Multiple coaches were mic’d up for drills. A player who hasn’t spoken to local media in months was on set. Analysts gushed at various improvements from a year ago.
The Big Ten Network made its annual bus tour stop in Lincoln on Monday, and the reactions were almost unanimously positive. The hourlong special aired later in the evening while network broadcasters explored how and why the Huskers appear far different from the 4-8 team of last year.
Among the highlights from the feature:
» Offensive line coach Greg Austin and offensive coordinator Troy Walters both wore microphones during various exercises.

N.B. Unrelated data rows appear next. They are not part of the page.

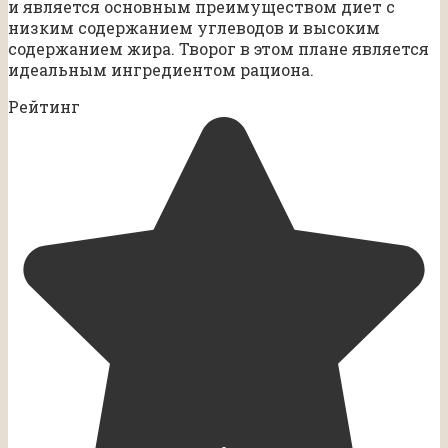
и является основным преимуществом диет с
низким содержанием углеводов и высоким
содержанием жира. Творог в этом плане является
идеальным ингредиентом рациона.
Рейтинг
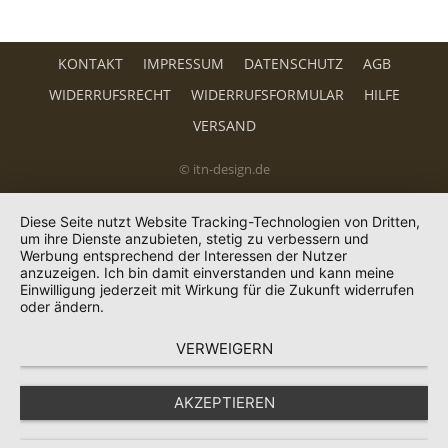
KONTAKT
IMPRESSUM
DATENSCHUTZ
AGB
WIDERRUFSRECHT
WIDERRUFSFORMULAR
HILFE
VERSAND
© itn-design.de
Diese Seite nutzt Website Tracking-Technologien von Dritten,
um ihre Dienste anzubieten, stetig zu verbessern und
Werbung entsprechend der Interessen der Nutzer
anzuzeigen. Ich bin damit einverstanden und kann meine
Einwilligung jederzeit mit Wirkung für die Zukunft widerrufen
oder ändern.
VERWEIGERN
AKZEPTIEREN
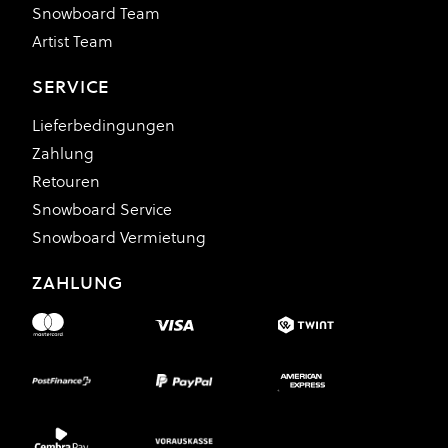
Snowboard Team
Artist Team
SERVICE
Lieferbedingungen
Zahlung
Retouren
Snowboard Service
Snowboard Vermietung
ZAHLUNG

Austin’s was a zone-blocking drill — if an O-lineman took a step to his right and didn’t have a defensive lineman to block, he had to quickly find a linebacker at the next level. Walters worked with receivers on when to adjust routes within a play.
» Receiver JD Spielman joined quarterback Adrian Martinez on the BTN set inside Memorial Stadium for a segment discussing the offense and defense. Spielman — who generally declines to speak with media members — said his favorite part about the up-tempo offense has been its ability to create mismatches and confusion for defenders.
Martinez said the offense is making the defense better, too: “If they can line up against us, I think they can line up against anyone.”
» Coach Scott Frost also participated in an on-set interview, fielding questions about strength coach Zach Duval and the quality of the Big Ten, among other topics. Asked about the expectations of a Top 25 ranking, he said he thinks the high standards will be good for the team and not a distraction.
Said Frost: “I think expectations have been way too low in Lincoln for way too long.”
Frost also said the Huskers ran their last round of installations over the weekend. The team’s familiarity on offense will allow it to do more “on the fly” this season, whereas it had to generally stick to a script a year ago.
» BTN host Dave Revsine and analysts Gerry DiNardo and Howard Griffith all praised the progress of the Huskers compared to their visit a year ago. DiNardo was most impressed with NU’s depth at quarterback and the overall physical change. Griffith said the way coaches communicate with players — no yelling or cursing — stands out. Revsine pointed to beefed-up linemen and impact transfers.
DiNardo, who said at Big Ten media days he thought the lofty projections for NU made it overrated, has reconsidered after his Monday visit.
“My opinion has totally changed,” DiNardo said. “They’re further along than I anticipated.”